それからチェックしていたお店へ行こうとしたのだが、最寄り駅まで行って電話をすると満席とのこと。
なんで早く予約しておかなかったのか、意味がわからない。
いつもの私ならきちんきちんとスケジュールを立てて、予約もしっかりやって動くのに、今回はどうも頭がまわらずに行き当たりばったりだった。そして、何もかもが撃沈。
結局、新幹線の時間もあったのであまり遠くへ行くこともできず、すぐに新幹線に乗れるようにと品川まで戻ってきた。
品川周辺で適当な店を探したのだが、良さそうな店はことごとく満席。(給料日後の金曜の夜だし!)
世界のビールが置いてあるバーのようなお店に入って、ようやく一息つけたが、そこは分煙されていなくて隣も近く、換気が悪いのか空気がひどい。
せっかく美味しいビールを飲んでいるのにタバコのにおいで台無しになり、煙がすごくて喉が痛くてしゃべるのもいやになるほどだったので、早々に店を出た。
またもや行くあてなし・・・
泣きっ面にハチとはこのことで、雨まで降ってきやがった!
重い荷物、痛い腰と足、あんなにワクワクしていたのにこの結末・・・
なんだかやりきれず、二人とも消沈しきっていた。
半分あきらめながら歩いていたら、イタリアンバルのようなお店があったので、そこに入ってみた。

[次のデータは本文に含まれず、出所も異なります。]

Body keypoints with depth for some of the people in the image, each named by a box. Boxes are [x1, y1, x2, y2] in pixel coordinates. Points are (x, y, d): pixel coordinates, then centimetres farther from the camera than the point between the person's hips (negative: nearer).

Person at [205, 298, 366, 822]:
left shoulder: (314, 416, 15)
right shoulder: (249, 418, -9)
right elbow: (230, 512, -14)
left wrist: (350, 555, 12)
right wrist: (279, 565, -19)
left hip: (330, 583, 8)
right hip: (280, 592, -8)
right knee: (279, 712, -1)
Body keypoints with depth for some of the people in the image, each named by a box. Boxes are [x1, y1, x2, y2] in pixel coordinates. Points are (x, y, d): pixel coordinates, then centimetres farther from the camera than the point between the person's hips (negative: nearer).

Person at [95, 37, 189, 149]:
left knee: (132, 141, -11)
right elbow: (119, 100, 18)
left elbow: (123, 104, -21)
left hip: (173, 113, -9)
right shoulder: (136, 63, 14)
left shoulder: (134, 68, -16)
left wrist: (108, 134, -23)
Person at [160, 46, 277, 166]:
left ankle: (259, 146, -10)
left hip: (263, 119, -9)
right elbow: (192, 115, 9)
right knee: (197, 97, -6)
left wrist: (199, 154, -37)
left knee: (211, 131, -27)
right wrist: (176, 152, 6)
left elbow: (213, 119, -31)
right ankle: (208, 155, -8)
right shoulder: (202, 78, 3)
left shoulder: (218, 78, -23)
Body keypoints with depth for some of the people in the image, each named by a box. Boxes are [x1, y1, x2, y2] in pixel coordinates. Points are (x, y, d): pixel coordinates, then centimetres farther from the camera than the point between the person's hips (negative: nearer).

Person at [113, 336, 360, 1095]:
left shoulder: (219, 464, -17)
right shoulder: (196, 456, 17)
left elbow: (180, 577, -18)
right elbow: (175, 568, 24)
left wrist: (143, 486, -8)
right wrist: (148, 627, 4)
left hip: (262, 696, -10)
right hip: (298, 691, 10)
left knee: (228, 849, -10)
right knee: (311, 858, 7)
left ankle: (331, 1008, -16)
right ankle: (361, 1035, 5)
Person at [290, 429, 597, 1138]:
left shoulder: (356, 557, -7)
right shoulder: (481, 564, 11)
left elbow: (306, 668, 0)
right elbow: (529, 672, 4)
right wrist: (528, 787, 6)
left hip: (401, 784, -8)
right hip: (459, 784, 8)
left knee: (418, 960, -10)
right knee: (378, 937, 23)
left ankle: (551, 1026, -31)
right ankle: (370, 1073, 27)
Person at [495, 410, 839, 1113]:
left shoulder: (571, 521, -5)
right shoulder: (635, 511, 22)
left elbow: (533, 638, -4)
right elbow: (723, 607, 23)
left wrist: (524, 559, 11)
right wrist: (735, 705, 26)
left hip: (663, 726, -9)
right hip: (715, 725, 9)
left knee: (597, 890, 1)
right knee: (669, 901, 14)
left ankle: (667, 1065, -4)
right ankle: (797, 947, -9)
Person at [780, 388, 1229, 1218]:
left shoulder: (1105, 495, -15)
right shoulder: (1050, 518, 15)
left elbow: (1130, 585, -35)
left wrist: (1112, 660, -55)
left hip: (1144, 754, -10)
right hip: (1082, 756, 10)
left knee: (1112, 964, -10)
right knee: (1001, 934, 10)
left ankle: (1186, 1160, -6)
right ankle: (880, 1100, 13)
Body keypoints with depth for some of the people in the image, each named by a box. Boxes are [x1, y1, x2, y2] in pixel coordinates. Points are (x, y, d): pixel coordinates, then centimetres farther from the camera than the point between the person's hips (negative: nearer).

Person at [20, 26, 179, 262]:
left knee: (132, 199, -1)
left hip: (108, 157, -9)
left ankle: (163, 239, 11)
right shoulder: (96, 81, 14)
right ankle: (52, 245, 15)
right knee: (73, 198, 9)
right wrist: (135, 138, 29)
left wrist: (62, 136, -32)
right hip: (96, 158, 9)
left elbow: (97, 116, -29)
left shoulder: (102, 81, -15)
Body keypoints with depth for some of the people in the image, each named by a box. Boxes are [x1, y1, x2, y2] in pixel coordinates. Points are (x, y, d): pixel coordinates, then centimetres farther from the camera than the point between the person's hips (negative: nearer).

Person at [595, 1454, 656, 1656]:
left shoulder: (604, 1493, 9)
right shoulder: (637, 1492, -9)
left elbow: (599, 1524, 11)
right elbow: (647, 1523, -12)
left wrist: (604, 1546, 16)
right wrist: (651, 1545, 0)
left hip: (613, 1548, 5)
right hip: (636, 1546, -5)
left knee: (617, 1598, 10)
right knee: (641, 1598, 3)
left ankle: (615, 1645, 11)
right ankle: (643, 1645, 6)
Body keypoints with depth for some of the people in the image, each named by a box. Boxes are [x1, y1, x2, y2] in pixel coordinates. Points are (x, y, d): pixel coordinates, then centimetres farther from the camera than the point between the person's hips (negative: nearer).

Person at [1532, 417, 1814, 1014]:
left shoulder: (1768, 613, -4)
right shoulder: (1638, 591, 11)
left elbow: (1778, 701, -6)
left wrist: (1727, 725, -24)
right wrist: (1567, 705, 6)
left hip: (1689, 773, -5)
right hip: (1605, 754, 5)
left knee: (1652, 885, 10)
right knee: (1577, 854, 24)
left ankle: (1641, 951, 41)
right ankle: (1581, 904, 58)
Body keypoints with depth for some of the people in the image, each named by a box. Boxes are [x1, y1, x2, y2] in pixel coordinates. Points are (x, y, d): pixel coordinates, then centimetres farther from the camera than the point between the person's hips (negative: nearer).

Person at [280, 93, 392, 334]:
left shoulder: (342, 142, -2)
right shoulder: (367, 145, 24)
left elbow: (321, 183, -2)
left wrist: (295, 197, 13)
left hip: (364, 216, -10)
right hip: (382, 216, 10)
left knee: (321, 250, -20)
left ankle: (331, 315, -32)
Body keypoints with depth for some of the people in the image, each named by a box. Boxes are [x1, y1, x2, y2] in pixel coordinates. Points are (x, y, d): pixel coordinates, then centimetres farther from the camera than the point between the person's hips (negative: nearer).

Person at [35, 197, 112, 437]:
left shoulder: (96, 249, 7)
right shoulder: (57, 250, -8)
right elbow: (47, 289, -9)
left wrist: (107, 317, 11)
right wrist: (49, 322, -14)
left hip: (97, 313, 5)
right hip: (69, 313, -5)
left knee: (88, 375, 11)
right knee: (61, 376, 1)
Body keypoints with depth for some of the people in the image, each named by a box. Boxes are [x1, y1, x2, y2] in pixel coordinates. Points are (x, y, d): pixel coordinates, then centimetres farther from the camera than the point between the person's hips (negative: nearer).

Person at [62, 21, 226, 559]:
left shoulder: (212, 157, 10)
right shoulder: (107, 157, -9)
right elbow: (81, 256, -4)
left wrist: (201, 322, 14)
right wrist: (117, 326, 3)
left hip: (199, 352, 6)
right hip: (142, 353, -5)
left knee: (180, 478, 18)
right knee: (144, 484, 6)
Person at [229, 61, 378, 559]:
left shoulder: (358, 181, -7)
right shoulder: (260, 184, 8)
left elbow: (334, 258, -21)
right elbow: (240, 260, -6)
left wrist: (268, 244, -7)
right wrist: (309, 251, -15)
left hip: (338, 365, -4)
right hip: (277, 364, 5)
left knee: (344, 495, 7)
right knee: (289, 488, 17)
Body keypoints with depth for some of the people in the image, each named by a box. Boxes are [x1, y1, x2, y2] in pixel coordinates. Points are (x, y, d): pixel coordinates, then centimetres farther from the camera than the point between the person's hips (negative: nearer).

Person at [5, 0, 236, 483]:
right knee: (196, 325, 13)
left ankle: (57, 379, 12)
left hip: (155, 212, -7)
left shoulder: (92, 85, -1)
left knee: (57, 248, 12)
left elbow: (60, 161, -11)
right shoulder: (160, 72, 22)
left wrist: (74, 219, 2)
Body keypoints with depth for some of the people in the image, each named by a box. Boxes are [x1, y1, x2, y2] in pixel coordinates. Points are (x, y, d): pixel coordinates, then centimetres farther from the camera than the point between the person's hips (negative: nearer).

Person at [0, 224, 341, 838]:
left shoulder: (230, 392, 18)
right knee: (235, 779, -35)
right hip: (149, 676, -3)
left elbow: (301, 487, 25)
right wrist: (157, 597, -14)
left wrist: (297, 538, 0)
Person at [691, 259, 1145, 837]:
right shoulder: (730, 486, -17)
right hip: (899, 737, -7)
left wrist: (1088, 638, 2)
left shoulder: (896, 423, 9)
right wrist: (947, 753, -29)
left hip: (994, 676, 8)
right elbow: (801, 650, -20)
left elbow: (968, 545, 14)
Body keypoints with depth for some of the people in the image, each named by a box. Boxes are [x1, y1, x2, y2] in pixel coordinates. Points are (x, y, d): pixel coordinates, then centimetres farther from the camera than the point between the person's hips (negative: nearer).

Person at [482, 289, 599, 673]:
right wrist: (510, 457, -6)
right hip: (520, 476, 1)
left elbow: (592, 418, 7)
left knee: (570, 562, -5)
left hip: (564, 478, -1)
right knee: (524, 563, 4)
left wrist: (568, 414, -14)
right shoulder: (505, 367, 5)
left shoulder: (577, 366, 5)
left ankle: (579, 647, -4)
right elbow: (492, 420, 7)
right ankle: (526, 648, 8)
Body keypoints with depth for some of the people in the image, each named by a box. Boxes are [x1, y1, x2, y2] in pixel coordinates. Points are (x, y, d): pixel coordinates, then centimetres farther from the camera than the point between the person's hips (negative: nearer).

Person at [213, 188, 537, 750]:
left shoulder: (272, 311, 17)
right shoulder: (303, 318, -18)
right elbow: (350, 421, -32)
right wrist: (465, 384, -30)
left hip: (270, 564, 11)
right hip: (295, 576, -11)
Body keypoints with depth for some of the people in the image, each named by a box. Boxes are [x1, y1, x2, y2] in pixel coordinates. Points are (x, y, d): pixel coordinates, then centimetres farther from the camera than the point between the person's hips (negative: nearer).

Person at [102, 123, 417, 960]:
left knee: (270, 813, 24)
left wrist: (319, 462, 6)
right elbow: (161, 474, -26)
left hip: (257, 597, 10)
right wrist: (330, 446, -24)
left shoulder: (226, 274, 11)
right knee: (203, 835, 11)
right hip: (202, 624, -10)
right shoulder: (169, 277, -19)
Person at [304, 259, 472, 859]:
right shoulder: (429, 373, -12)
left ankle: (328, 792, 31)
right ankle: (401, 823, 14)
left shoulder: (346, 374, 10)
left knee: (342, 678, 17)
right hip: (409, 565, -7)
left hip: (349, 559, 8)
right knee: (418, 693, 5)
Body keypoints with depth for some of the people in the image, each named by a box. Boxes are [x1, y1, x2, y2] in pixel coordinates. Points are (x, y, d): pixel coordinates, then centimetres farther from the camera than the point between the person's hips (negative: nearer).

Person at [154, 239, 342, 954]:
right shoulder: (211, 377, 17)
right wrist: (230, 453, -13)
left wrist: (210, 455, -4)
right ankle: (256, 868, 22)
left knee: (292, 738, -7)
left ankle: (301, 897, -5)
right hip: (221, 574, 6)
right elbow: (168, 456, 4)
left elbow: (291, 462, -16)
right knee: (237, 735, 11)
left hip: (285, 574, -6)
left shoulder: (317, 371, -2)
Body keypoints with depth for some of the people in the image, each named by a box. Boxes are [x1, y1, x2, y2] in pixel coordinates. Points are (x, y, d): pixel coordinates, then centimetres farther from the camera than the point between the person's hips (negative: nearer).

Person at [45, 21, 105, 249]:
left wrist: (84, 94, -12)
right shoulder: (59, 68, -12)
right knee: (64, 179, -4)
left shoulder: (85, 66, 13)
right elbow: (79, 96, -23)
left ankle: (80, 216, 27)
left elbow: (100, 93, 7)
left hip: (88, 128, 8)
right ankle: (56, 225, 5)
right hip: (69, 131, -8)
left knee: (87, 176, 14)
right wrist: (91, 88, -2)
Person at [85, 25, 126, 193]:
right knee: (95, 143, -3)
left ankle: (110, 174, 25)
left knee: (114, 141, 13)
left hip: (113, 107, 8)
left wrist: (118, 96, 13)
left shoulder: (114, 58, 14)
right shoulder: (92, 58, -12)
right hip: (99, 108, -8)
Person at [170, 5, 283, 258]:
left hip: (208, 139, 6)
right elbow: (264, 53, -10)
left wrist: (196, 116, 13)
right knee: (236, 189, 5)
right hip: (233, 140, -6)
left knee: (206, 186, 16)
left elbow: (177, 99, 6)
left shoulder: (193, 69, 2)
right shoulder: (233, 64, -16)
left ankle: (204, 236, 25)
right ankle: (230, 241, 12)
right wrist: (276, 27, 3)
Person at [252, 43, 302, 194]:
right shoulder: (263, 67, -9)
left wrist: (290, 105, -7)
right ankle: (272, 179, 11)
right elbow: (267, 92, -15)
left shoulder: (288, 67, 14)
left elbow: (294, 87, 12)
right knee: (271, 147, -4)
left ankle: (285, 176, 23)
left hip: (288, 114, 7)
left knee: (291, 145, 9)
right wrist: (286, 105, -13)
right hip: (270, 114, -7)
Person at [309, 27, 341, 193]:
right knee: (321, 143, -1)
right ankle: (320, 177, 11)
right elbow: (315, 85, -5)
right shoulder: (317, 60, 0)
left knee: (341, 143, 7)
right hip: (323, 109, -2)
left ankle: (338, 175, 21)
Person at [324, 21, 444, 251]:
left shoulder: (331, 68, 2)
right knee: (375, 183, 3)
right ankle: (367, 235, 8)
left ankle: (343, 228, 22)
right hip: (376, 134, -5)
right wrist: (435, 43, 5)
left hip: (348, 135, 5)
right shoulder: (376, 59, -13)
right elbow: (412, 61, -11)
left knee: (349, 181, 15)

特別何がいいというわけではなかったが、今の私たちにとったら天国のようで、ようやく明るい気持ちで食事ができた。
と思ったら、もう新幹線まで時間がない。
30分も経たないうちに慌しく店を出て、雨の中を走って駅まで戻った。
でも、日本酒の小瓶を買うことは忘れなかった。
新幹線は満席。
A・B席に座って、日本酒(雪の茅舎)を呑みながら、二人でいろんな話をした。
ようやく荷物も腰も時間もお店も雨も何も気にせず、ゆっくり話せるようになったのだ。
日本酒がなくなると、車内販売の赤ワインを買った。
だんだん楽しくなってきて、さっきまでのいろんな不運や失敗が気にならなくなった。
ああ、そうか、と思う。
どこに行くより何を見るよりどんなに美味しいものを食べるより、こうやって二人でリラックスしてお酒飲みながらおしゃべりしているのが一番楽しいんだなぁと。
二人でさっきまでのことは忘れたみたいに「楽しいなー」と言いながら笑って帰って来た。
心は軽く、爽やかだった。
「仲良きことは美しきかな」
武者小路実篤の讃がふと頭に浮かぶ。